The word "that" occurs in some lines of the data. Return each such line.

DATA EXTRACT
══════════════════════════════
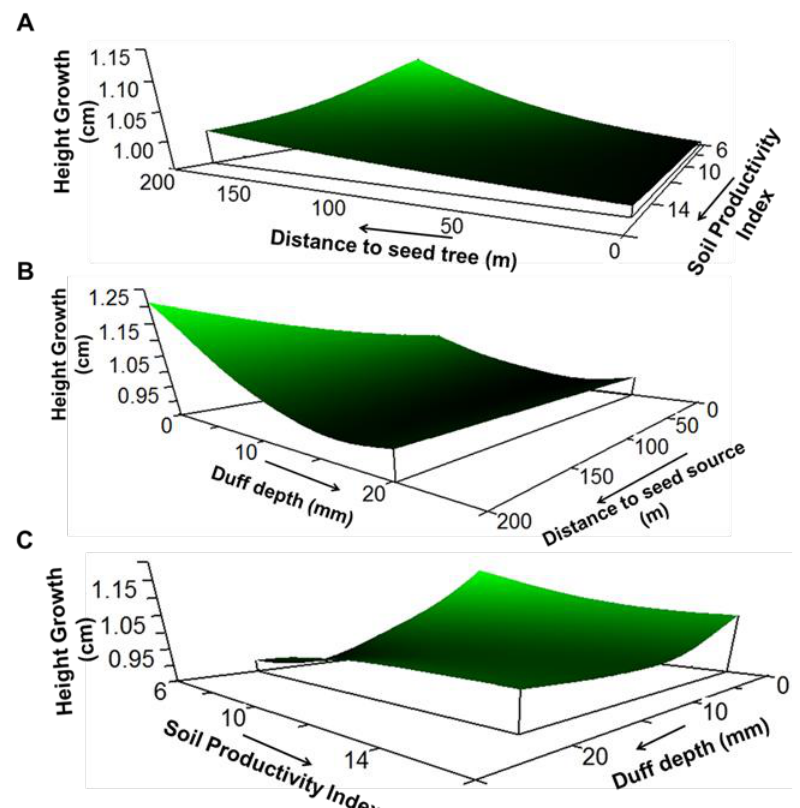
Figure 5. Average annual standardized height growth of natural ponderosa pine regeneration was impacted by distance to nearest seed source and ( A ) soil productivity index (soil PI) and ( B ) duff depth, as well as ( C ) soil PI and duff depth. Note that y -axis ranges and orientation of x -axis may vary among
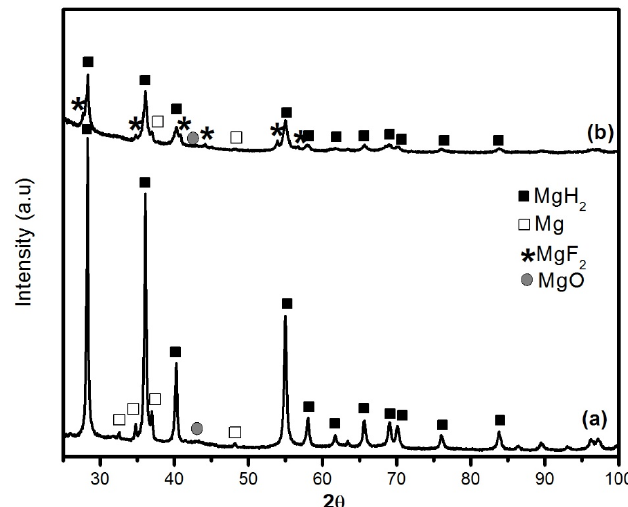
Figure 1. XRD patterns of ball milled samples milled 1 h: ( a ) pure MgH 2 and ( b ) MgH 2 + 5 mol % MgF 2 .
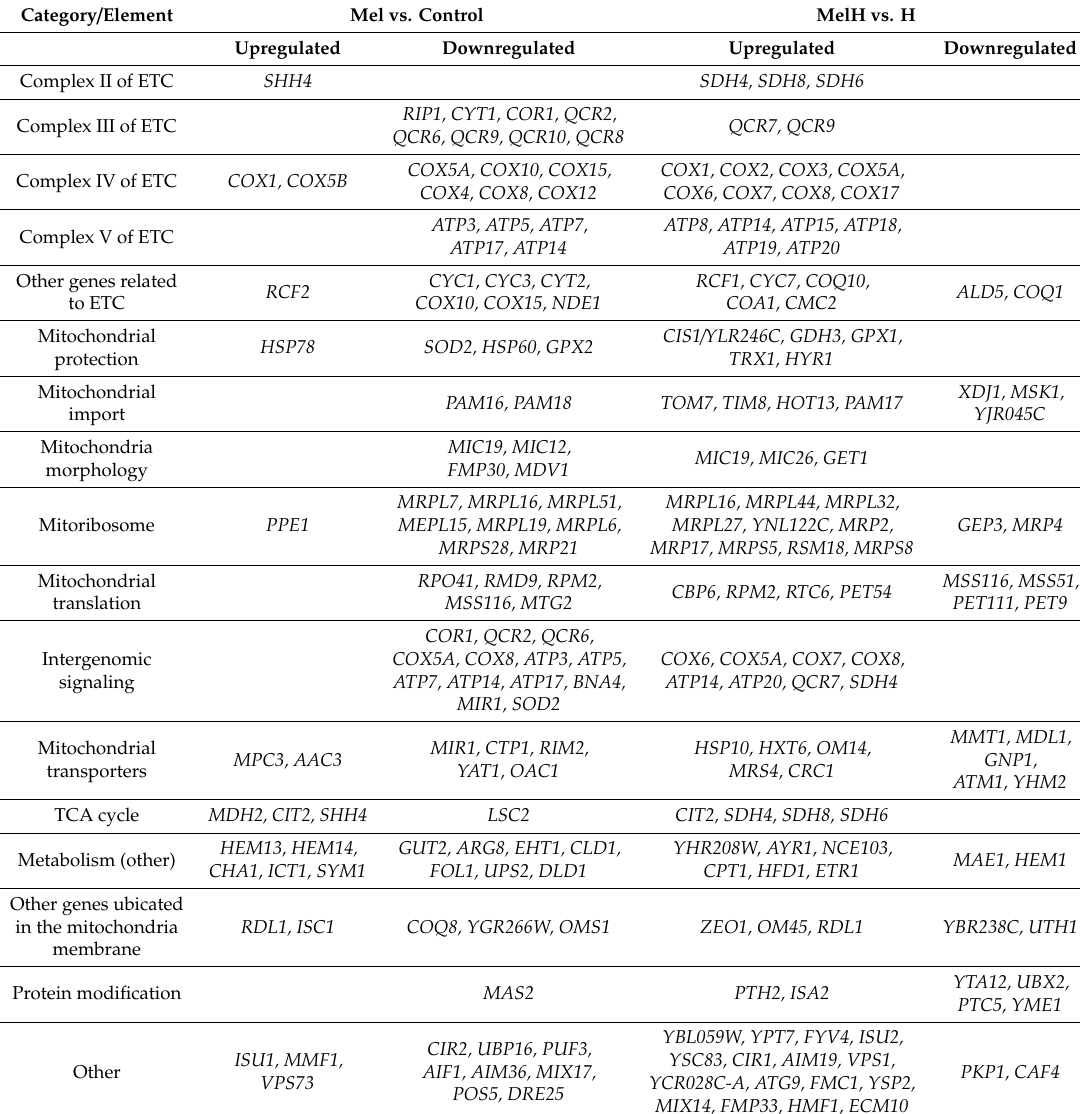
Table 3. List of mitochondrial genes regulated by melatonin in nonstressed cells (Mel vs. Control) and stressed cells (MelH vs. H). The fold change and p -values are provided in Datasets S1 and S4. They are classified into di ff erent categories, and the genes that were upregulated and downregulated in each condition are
══════════════════════════════
EXERCISE RESPONSE
Figure 5. Average annual standardized height growth of natural ponderosa pine regeneration was impacted by distance to nearest seed source and ( A ) soil productivity index (soil PI) and ( B ) duff depth, as well as ( C ) soil PI and duff depth. Note that y -axis ranges and orientation of x -axis may vary among
Table 3. List of mitochondrial genes regulated by melatonin in nonstressed cells (Mel vs. Control) and stressed cells (MelH vs. H). The fold change and p -values are provided in Datasets S1 and S4. They are classified into di ff erent categories, and the genes that were upregulated and downregulated in each condition are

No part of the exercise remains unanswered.